[Start of Attachment]
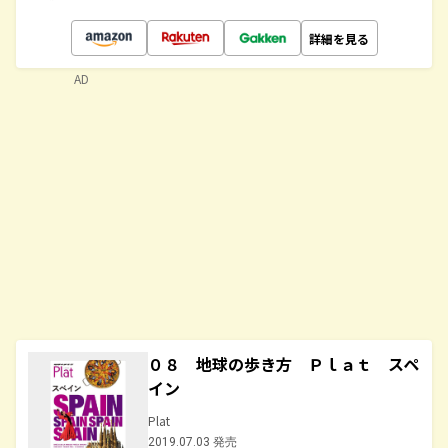
詳細を見る
AD
０８ 地球の歩き方 Ｐｌａｔ スペ
イン
Plat
2019.07.03 発売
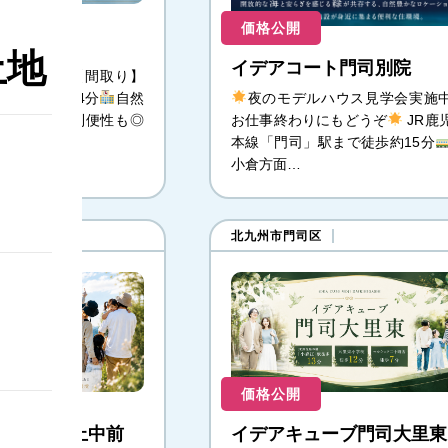
価格公開
十町 第2
土地
イデアコート門司別院
,988万円 【間取り】
東小学校徒歩約4分
自然
夜のモデルハウス見学会実施
らも、生活利便性も◎
お仕事終わりにもどうぞ
JR鹿
本線「門司」駅まで徒歩約15分
小倉方面…
北九州市門司区
価格公開
ーブ戸ノ上中前
イデアキューブ門司大里東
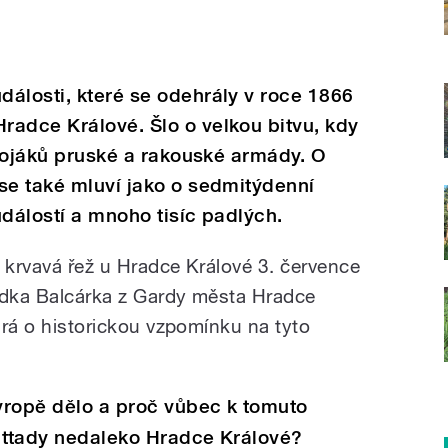
álosti, které se odehrály v roce 1866
radce Králové. Šlo o velkou bitvu, kdy
 vojáků pruské a rakouské armády. O
se také mluví jako o sedmitýdenní
událostí a mnoho tisíc padlých.
k krvavá řež u Hradce Králové 3. července
adka Balcárka z Gardy města Hradce
tará o historickou vzpomínku na tyto
Evropě dělo a proč vůbec k tomuto
a ttady nedaleko Hradce Králové?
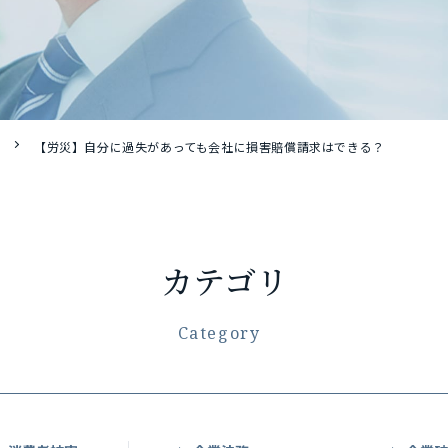
）
【労災】自分に過失があっても会社に損害賠償請求はできる？
カテゴリ
Category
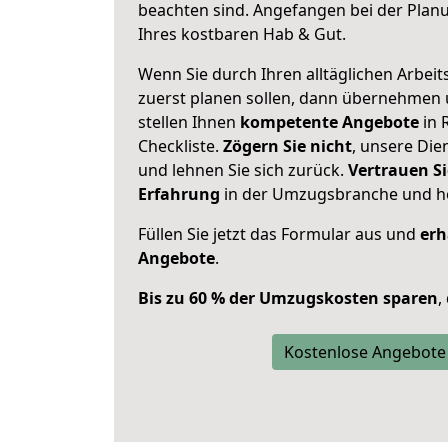
beachten sind.
Angefangen bei der Plan
Ihres kostbaren Hab & Gut.
Wenn Sie durch Ihren alltäglichen Arbeits
zuerst planen sollen, dann übernehmen 
stellen Ihnen
kompetente Angebote
in 
Checkliste.
Zögern Sie nicht
, unsere Di
und lehnen Sie sich zurück.
Vertrauen Si
Erfahrung
in der Umzugsbranche und ho
Füllen Sie jetzt das Formular aus und
erh
Angebote
.
Bis zu 60 % der Umzugskosten sparen
,
Kostenlose Angebote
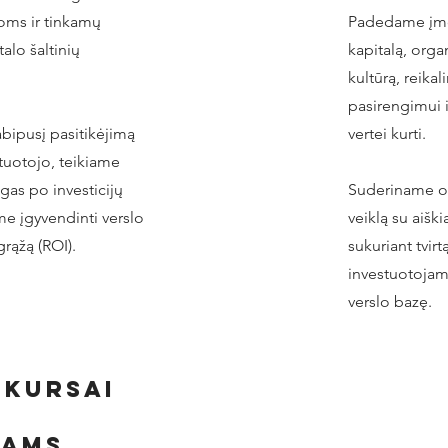
joms ir tinkamų
Padedame įmon
alo šaltinių
kapitalą, organ
kultūrą, reika
pasirengimui i
abipusį pasitikėjimą
vertei kurti.
stuotojo, teikiame
as po investicijų
Suderiname or
e įgyvendinti verslo
veiklą su aiškia
grąžą (ROI).
sukuriant tvirt
investuotojam
verslo bazę.
kursai
kams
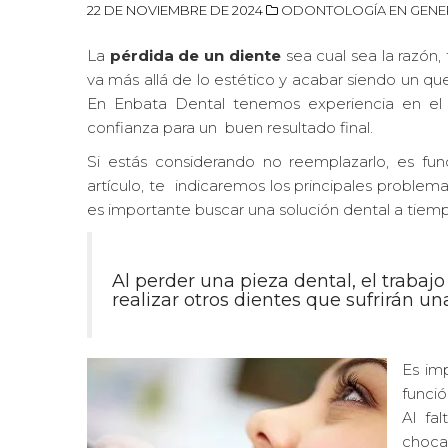
22 DE NOVIEMBRE DE 2024
ODONTOLOGÍA EN GENE
La
pérdida de un diente
sea cual sea la razón
va más allá de lo estético y acabar siendo un q
En Enbata Dental tenemos experiencia en el
confianza para un buen resultado final.
Si estás considerando no reemplazarlo, es fu
artículo, te indicaremos los principales proble
es importante buscar una solución dental a tiem
Al perder una pieza dental, el trabaj
realizar otros dientes que sufrirán u
Es im
funció
Al fa
choca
[End of Attachment]
What needs to be done: Scan the listing above, and wherever a line holds the string "Angebote", copy that line.

Finished exercise:
kompetente Angebote
Angebote
Kostenlose Angebote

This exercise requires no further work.